The point is that the Dark Web is basically a tool. The effect that the network has is dependent upon how it is used. It produces good things (free expression and access to information) and it produces bad things (illegal markets and child-abuse sites).

And so, public policy faces a true dilemma. No matter what you do, either taking down or leaving up the Dark Web, can cause harm to society. So what is to be done?

Because the Dark Web rides upon the same globe-spanning physical infrastructure as the top-level Internet, it cannot be permanently taken down without harming the Internet as a whole. Moreover, pulling computers and servers out of the Tor network would cause harm to those individuals in repressive regimes that rely upon the anonymity of the system for good reasons.

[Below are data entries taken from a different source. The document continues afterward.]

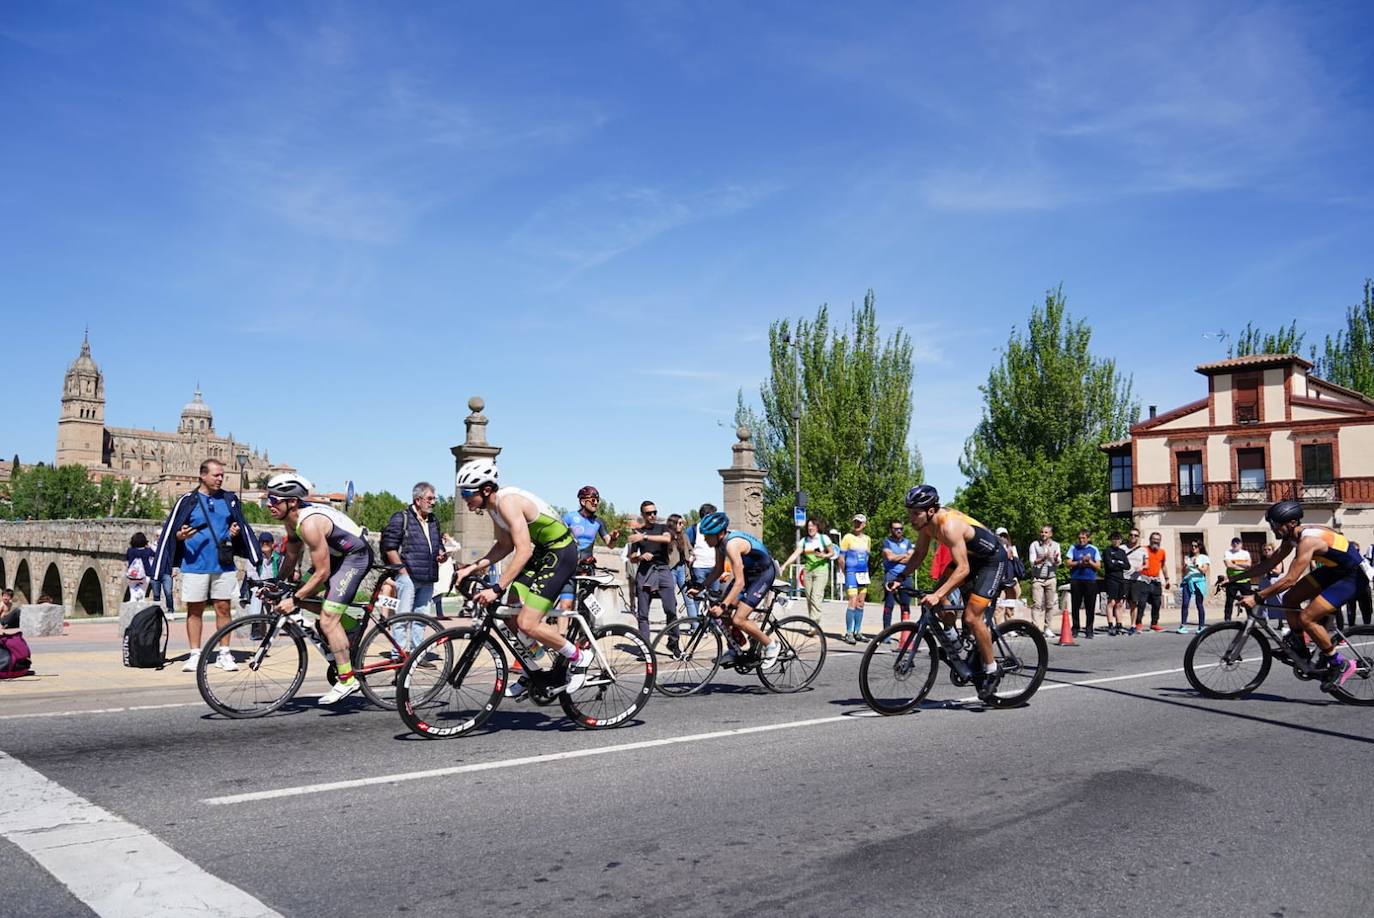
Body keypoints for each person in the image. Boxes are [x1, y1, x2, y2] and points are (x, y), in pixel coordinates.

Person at [451, 459, 594, 698]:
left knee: (528, 622)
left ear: (486, 490)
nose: (465, 499)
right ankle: (533, 667)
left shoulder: (507, 502)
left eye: (467, 493)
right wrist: (471, 568)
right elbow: (504, 546)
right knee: (510, 610)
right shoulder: (493, 509)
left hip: (560, 551)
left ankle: (579, 656)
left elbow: (523, 550)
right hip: (542, 551)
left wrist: (497, 587)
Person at [887, 485, 1005, 701]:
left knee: (971, 616)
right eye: (909, 512)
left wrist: (938, 593)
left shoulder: (948, 526)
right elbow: (919, 554)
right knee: (937, 597)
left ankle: (992, 669)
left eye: (915, 513)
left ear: (930, 511)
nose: (910, 518)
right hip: (970, 558)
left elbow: (963, 569)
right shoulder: (926, 526)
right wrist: (900, 577)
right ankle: (957, 643)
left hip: (991, 560)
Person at [266, 473, 374, 704]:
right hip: (336, 557)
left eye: (274, 500)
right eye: (268, 498)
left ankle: (347, 679)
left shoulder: (309, 523)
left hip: (355, 557)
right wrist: (278, 584)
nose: (268, 504)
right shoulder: (290, 519)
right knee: (300, 595)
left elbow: (322, 572)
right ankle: (350, 626)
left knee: (326, 620)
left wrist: (293, 599)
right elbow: (292, 552)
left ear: (292, 502)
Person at [1231, 500, 1361, 691]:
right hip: (1334, 570)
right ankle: (1299, 648)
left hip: (1353, 576)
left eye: (1275, 524)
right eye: (1272, 524)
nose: (1273, 528)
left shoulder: (1307, 541)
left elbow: (1290, 579)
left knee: (1307, 617)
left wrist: (1258, 597)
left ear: (1291, 523)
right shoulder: (1292, 537)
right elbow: (1268, 564)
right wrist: (1235, 579)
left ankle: (1339, 663)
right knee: (1289, 599)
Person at [150, 459, 262, 674]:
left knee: (223, 608)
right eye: (216, 475)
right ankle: (195, 654)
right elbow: (170, 532)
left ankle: (224, 653)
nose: (220, 479)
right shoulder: (187, 501)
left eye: (222, 475)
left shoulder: (229, 499)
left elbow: (239, 525)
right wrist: (179, 536)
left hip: (224, 564)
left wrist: (234, 534)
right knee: (195, 610)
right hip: (194, 565)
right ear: (202, 475)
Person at [690, 511, 781, 668]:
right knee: (724, 614)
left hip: (763, 574)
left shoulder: (732, 545)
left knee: (738, 618)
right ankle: (736, 647)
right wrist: (700, 587)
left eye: (708, 536)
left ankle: (771, 645)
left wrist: (724, 604)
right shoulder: (719, 545)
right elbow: (718, 569)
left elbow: (739, 583)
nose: (705, 539)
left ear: (719, 533)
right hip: (748, 573)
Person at [381, 482, 448, 652]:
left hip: (428, 577)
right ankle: (400, 653)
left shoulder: (433, 520)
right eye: (430, 498)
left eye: (434, 499)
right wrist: (402, 573)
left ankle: (418, 653)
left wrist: (441, 552)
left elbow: (437, 543)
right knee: (402, 617)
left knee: (422, 618)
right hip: (408, 576)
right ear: (418, 500)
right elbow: (389, 547)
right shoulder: (400, 518)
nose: (433, 502)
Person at [626, 500, 681, 650]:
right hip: (645, 571)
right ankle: (646, 647)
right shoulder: (637, 533)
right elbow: (631, 557)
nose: (652, 515)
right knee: (642, 613)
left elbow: (667, 539)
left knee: (670, 609)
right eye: (649, 513)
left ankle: (673, 642)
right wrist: (640, 557)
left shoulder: (662, 527)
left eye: (654, 512)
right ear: (643, 514)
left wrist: (644, 537)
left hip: (663, 570)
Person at [557, 485, 621, 613]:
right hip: (569, 566)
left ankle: (586, 632)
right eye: (592, 500)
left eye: (597, 500)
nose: (596, 503)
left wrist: (614, 538)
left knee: (587, 606)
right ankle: (562, 632)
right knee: (566, 605)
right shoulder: (569, 517)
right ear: (582, 501)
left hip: (587, 567)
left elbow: (610, 544)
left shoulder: (599, 522)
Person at [781, 517, 835, 625]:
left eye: (813, 526)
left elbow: (832, 553)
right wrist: (785, 565)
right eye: (809, 526)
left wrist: (824, 555)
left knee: (816, 597)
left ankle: (814, 625)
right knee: (810, 599)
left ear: (817, 527)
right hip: (808, 572)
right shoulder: (804, 541)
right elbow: (795, 554)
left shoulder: (824, 538)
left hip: (821, 571)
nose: (810, 528)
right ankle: (812, 622)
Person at [838, 514, 872, 644]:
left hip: (863, 573)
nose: (857, 525)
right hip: (851, 572)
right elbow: (841, 558)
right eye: (855, 522)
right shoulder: (848, 537)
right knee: (852, 600)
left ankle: (858, 631)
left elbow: (867, 556)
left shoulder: (867, 539)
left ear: (864, 525)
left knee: (861, 602)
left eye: (859, 523)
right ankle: (849, 632)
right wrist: (845, 571)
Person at [881, 520, 915, 633]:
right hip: (891, 575)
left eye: (901, 528)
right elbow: (889, 557)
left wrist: (898, 557)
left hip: (906, 576)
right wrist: (905, 555)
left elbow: (912, 558)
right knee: (889, 604)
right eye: (896, 529)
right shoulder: (887, 542)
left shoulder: (908, 542)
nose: (899, 530)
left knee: (905, 605)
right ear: (891, 530)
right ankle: (886, 633)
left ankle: (905, 634)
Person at [1067, 530, 1102, 638]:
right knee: (1075, 605)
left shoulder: (1093, 549)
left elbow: (1098, 566)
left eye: (1084, 538)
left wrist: (1089, 561)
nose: (1081, 540)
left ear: (1088, 538)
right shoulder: (1073, 548)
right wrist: (1079, 562)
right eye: (1080, 538)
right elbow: (1068, 563)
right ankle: (1075, 628)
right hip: (1076, 579)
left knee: (1090, 606)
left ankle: (1089, 628)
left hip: (1090, 580)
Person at [1028, 525, 1061, 636]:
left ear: (1050, 534)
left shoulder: (1056, 545)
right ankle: (1035, 629)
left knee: (1050, 605)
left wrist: (1055, 559)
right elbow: (1032, 562)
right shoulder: (1034, 544)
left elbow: (1058, 562)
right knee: (1037, 604)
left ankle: (1048, 628)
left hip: (1051, 578)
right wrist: (1043, 558)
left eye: (1046, 532)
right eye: (1042, 532)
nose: (1043, 534)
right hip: (1038, 578)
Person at [1135, 532, 1172, 632]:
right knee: (1141, 603)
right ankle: (1138, 623)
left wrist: (1167, 579)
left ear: (1160, 541)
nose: (1155, 541)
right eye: (1154, 539)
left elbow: (1163, 565)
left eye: (1157, 540)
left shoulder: (1162, 552)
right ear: (1150, 540)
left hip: (1156, 581)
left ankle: (1154, 623)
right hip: (1144, 580)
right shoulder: (1144, 549)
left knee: (1157, 603)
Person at [1101, 531, 1130, 635]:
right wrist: (1119, 563)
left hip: (1120, 579)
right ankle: (1110, 625)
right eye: (1114, 539)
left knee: (1119, 603)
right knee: (1111, 602)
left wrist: (1117, 562)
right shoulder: (1107, 551)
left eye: (1118, 539)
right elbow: (1109, 565)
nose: (1116, 541)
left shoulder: (1122, 552)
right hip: (1111, 579)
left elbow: (1127, 566)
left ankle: (1119, 625)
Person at [1178, 539, 1209, 634]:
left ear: (1200, 547)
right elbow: (1183, 571)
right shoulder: (1187, 557)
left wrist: (1197, 565)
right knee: (1185, 604)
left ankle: (1201, 626)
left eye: (1195, 546)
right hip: (1188, 581)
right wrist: (1185, 566)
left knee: (1199, 604)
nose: (1193, 548)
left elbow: (1204, 571)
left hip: (1199, 581)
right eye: (1192, 546)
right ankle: (1183, 625)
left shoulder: (1204, 557)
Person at [1123, 528, 1147, 635]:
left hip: (1136, 579)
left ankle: (1133, 625)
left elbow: (1147, 564)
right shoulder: (1122, 548)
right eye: (1131, 535)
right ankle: (1118, 624)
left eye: (1135, 535)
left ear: (1138, 537)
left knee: (1134, 603)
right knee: (1120, 603)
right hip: (1124, 578)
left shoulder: (1143, 550)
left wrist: (1141, 568)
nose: (1133, 537)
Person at [1221, 537, 1252, 622]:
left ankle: (1250, 619)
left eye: (1237, 543)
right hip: (1232, 581)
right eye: (1234, 542)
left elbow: (1249, 565)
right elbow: (1228, 565)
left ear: (1241, 544)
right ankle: (1227, 620)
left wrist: (1235, 562)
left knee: (1247, 600)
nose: (1235, 544)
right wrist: (1243, 566)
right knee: (1229, 601)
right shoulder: (1228, 552)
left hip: (1244, 580)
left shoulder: (1245, 553)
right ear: (1231, 544)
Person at [995, 527, 1021, 622]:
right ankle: (999, 625)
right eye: (1000, 536)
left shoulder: (1012, 548)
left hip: (1011, 579)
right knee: (999, 604)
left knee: (1011, 603)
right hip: (999, 579)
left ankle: (1009, 623)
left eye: (1005, 536)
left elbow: (1017, 563)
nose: (1003, 538)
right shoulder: (994, 548)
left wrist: (1012, 555)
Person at [1344, 541, 1373, 628]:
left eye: (1357, 550)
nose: (1355, 552)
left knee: (1366, 608)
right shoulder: (1345, 561)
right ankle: (1351, 626)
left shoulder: (1364, 560)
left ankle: (1367, 626)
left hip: (1363, 588)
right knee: (1351, 609)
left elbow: (1370, 573)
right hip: (1350, 588)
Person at [126, 531, 154, 602]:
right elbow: (155, 554)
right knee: (142, 596)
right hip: (145, 575)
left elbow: (127, 558)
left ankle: (132, 609)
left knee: (132, 595)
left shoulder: (130, 551)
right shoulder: (148, 551)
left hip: (132, 575)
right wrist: (149, 545)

We are largely stuck with the good and the bad. But this does not mean we have to resign ourselves to the digital abyss.

The solution lies in a genuinely familiar offline activity: policing. To maintain order and prevent harm in every other aspect of human society, we apply judicious policing. To think that these methods are not needed in cyberspace is just silly.

Indeed, governments, often in partnership with private corporations, have already started to police the Dark Web. Law enforcement took down the infamous illegal marketplaces Silk Road 1.0 and 2.0. And large coalitions of law enforcement routinely stop child-abuse rings. These and other examples demonstrate that policing the Dark Web is possible and both as efficient and effective as offline policing.

In policing the Dark Web, law enforcement should take advantage of the fact that anonymity cuts both ways. This is seen most clearly with the takedown of Silk Road 1.0. At that time, the main site administrator – who went by the moniker Dread Pirate Roberts – compounded his troubles in an alleged murder-for-hire plot, in which authorities say $80,000 was offered to an undercover police officer. Technological tricks are still needed, but crime remains a human, and therefore social, activity. Capitalizing upon the flaws of people is often going to be the surest route to arrests.

Because technological efforts to weaken or break the system are riddled with problems of either stifling freedom of expression efforts or garnering technological counteraction from online activists, the best way forward is to manage, and hopefully minimize, the costs of the anonymous network through active and judicious policing.

This approach allows the network to be used for good in repressive regimes, while catching and punishing those who want to harm society. It is not a perfect outcome, but it is the best we can do since the Dark Web is here to stay.